Immigration Conference Inspires Sister
A reflection on the Migration Policy and Advocacy in 2013 and Beyond: New Challenges and New Opportunities conference held December 3-5 in Atlanta, Georgia…
For me, one of the most powerful presentations at this conference was by Rev. Daniel Groody, CSC, of the University of Notre Dame. He spoke about a theological effort to understand how migrants and migration give us a way of naming who WE ARE before God. He framed his talk around the Eucharist, encouraging us to move personally beyond “binary” concepts: legal/illegal; citizen/non-citizen, or alien. He went on to define the alien as the person who is so disconnected from God that he cannot see the migrant as Imago Dei.
The concerned parties, i.e. vigilante groups, ICE, political leadership, corporations, church leaders and advocates, all try to protect rights as they see them. Father Groody said what is needed is a new imagination–a new narrative about migration to promote a just ordering of society. Theology is crossing the human divide. “To cross over the life/death divide is to follow Christ.”
I share with you some thoughts that stay with me from the conference as a whole…
It is time to turn our attention to welcoming state policies. The Supreme Court has limited the most repressive of the recent state legislative attempts to control immigration. By striking down several provisions of the Arizona law; however, Georgia and Alabama have enacted laws after the Supreme Court’s action. There are provisions in those laws which were not addressed in the Arizona law. Thus there is a need to be vigilant in our own states to prevent more and different repressive measures.

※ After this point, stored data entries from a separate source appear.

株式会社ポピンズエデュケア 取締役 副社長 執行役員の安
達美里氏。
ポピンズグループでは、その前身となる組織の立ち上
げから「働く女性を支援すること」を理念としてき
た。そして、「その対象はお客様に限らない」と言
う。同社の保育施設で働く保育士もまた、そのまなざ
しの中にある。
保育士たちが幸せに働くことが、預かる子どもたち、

A strong recommendation for advocates: read the “meat” of the Supreme Court decision (AZ v US). The language of the decision can help us to formulate our arguments and language for advocacy. Several provisions of the Arizona law were struck down because they have been pre-empted by federal law, but that can change if federal laws change. Regulation of immigration is a right of the federal government, not the states. The dysfunction of the immigration system and the reluctance of congress to step in essentially have left the field open for states to step in and try to put restrictions on immigration in their own areas.
We need to ask our legislators to re-examine the ways they have responded to immigrants and the regulation of immigration. We should focus on a “roadmap to citizenship,” not simply a way to provide legal status for those who are undocumented. We should not sanction a permanent underclass in this society.
We have to be specific about what elements of immigration reform we are hoping for. Frank Sharry, Executive Director of America’s Voice, suggests that we include these ideas in our concepts and advocacy for immigration reform:
- full citizenship
- fair treatment for workers
- fulfilled dreams
- family unity
- full and equal rights under the law.
Working with young people who could qualify under Deferred Action for Childhood Arrivals is a good way of affecting the future. We still need to push for the Dream Act. DACA is a short term, though renewable, opportunity for young people.